Stakeholders Ignoring Your Advocacy Program? Ask Why!

Does this sound familiar?

  • You’ve done all the discovery to ensure your customer marketing/advocacy program meets the needs of your customers in sales, marketing, customer success, events and beyond.
  • The program has been highly promoted and amplified by your leadership team.
  • But your first big initiative, soliciting program member nominations from customer success and sales, has garnered only a trickle of submissions.
  • Or, you’ve launched with a healthy pool of advocates and people are still using Slack to find what they need.

Super frustrating, right!? They clamored for it, and you delivered the equivalent of the best thing since sliced bread. What’s going on?

The Role of Change Management

So, what’s going on. The short answer is, there are gaps in your change management planning. Not intentional, by any means. It’s really common to underestimate how much humans resist change. As much of an improvement as the change promises, it’s change. Change management specialists, Prosci, developed the ADKAR® model (Awareness, Desire, Knowledge, Ability and Reinforcement).

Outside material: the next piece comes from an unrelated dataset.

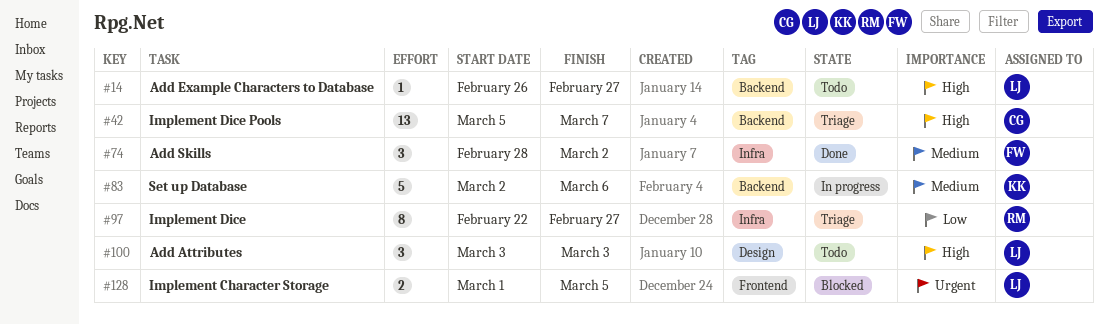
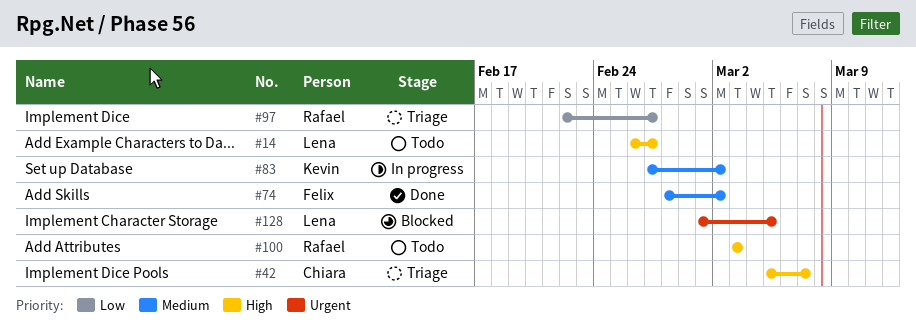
#83, start: Mar 2 -> Feb 27
#83, due: Mar 6 -> Mar 2
#100, owner: Lena -> Rafael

When you don’t get the adoption you expect, you need to determine where the problem is, and at this early stage the places to look are Awareness, Desire, Knowledge and Ability.

Getting to “Why?”

There are two primary ways to get feedback:

  1. customer advocacy program advisory board meetings
  2. stakeholder surveys

Advisory boards provide a forum for discussion and an opportunity to dive a bit deeper into various subjects. But it is a sample data set of the entire population. As a result, the feedback may be a bit skewed. Keep this in mind when making consequential decisions based on the input. Advisory boards provide an ongoing forum for end-user feedback far beyond adoption. They can uncover insights that help you plan your program strategy. Surveys provide a way to gain a broader perspective, but it may be more of a challenge to gain granular information without building an unreasonably long survey. That makes the formulation of the survey’s goals and related questions critical, striking a balance between a tolerable length, and not spawning more questions than conclusive answers.

Surveys are the ideal way to understand stakeholder behavior, or lack thereof, at scale. We know that sometimes it’s a nontrivial exercise to get the necessary approvals to run a survey that includes salespeople in particular (Don’t distract them from selling!). You have to practice the ADKAR change management practices even at this stage. Make the appropriate parties aware of the need for the survey, share the questions and justify the length, collaborate on timing and gain support from front line managers to cajole (or reward) participation. How can an argument be made for squandering an investment in people (you and others involved) and technology? Well, stranger things have happened, so approach the ask in full ADKAR mode.

Let’s talk about the survey itself.

Survey Questions

If you aren’t getting customer advocate candidates from Sales, Customer Success, or other customer relationship owners, you should ask:

Have you nominated any of your customers as advocates?

    • Yes
    • No

If not, why not?

    • I don’t know how (Ability)
    • I have no happy customers (Desire)
    • I’m concerned about how and how often they’ll be contacted (Desire)
    • I don’t know what’s in it for my customers (Knowledge)
    • I’m not sure what makes a good candidate (Knowledge)
    • I haven’t had time (Desire)
    • Other

If there’s an indication that stakeholders aren’t finding the advocates they need (i.e., going somewhere other than your database), you should ask:

When you search for an advocate, you find what you need:

    • Always
    • Some of the time (data or search problem)
    • None of the time (data or search problem)
    • Other

When you don’t find what you need, is there a combination of criteria that’s consistent?

Here you’d offer an open text box because you want to allow maximum flexibility and specificity. It could, for instance, be product A+B, financial services, and Central America.

Tips for Survey Success

  • These are just a few of the questions you may have, of course. Do a complete inventory of the questions you have, and be specific. Provide a list of plausible answers to a given question when possible. You may jog memories and get more helpful information.
  • You’ll notice the “Other” choice in all questions. This is important because customer reference practices simply aren’t black and white—which is always the case when people and relationships are involved. There are nuances to understand before making decisions that impact your program and your stakeholders.
  • Be judicious on the survey length. There’s no hard and fast rule, but try to get as close to 5 questions as possible.
  • Run the survey past a few stakeholders you know well and get their reactions before letting it fly. Doing these things in a vacuum is never a good idea.

In summary, when in doubt don’t just guess, or worse, give up. Ask! And to ensure you get a sufficient response from your very busy and distracted stakeholders, enlist the managers of the stakeholders to communicate the importance of their timely participation. You can’t help your stakeholders if you don’t give them a chance to help you. And they won’t help you help them if they don’t understand the benefits of making the leap from the old way of doing things, to the new, future state. When you find you have an adoption problem, immediately think about change management and the ADKAR components. Adoption is the outcome of effective change management, plain and simple.